Krugman's (indirect) swipe at colleague Keller:
[T]he centrist pundits keep demanding that Obama offer what he has already offered, and condemn both sides equally (or even place most of the blame on Obama) for the failure to reach a deal. Again, informing them of their error wouldn’t help; their whole shtick is about blaming both sides, and they will always invent some reason why Obama just isn’t doing it right.
And it is a "shtick." It must be. It's repeatedly performed by far too many highly intelligent observers to be anything but. In fact a fair reading of the plain evidence requires no special intelligence. The most rudimentary of reading-comprehension skills would suffice.
So why the shtick? There is of course their genuine dread of being labeled a partisan--a Dem, a liberal, an anti-colonial Kenyan socialist--which might straitjacket their Galtian shrugging of GroupThink.
But there's something more, I suspect. Their dread is so intense, so terrifying, so possibly career-constraining, they must "perceive" what is wickedly imperceptible to those mere mortals subject to said GroupThink; imperceptibilities that are in reality not there, but in column-writing that's no problem. One simply omits--or even better, haughtily disparages as partisan hype--any contradictory evidence.

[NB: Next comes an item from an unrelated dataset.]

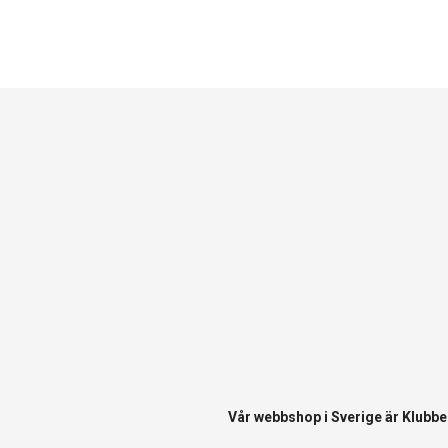
Vår webbshop i Sverige är
Klubbe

It's a magnificent shtick, good for all seasons and all administrations. Centrists need never change, even though the center constantly shifts rightward, taking them--and thus their "nonpartisan" centrism--along with it, which they don't really happen to notice.
When someone continuously espouses an irrational belief, especially in the face of overwhelming contradictory evidence, then the only conclusion I can reach is that they suffer from a hidden motivation that requires them to continue in that belief.
* And when I say "hidden" I include hidden from themselves.
Posted by: Chris Andersen | March 04, 2013 at 12:33 PM
In a democratically elected representive government, why is the default position "move to midway between the two parties", rather than move toward the preference of a majority of the citizens?
The GOP is not only rejecting, dismissing out of hand, Obama's proposal, the GOP is rejecting the preference of a majority of the citizens.
This is another reason why I think Organizing For America will be successful - either in passing legislation or setting up the GOP for a fall in the 2014 election.